=== Input records ===

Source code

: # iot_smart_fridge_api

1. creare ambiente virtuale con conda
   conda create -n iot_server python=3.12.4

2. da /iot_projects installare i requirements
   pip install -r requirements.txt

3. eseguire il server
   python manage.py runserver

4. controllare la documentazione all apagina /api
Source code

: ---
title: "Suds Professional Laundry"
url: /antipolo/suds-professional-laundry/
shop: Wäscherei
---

===

▶ [Exercise] How many lines of the listing include the string "requirements"? Give only the number.

▶ [Solution to this problem] 2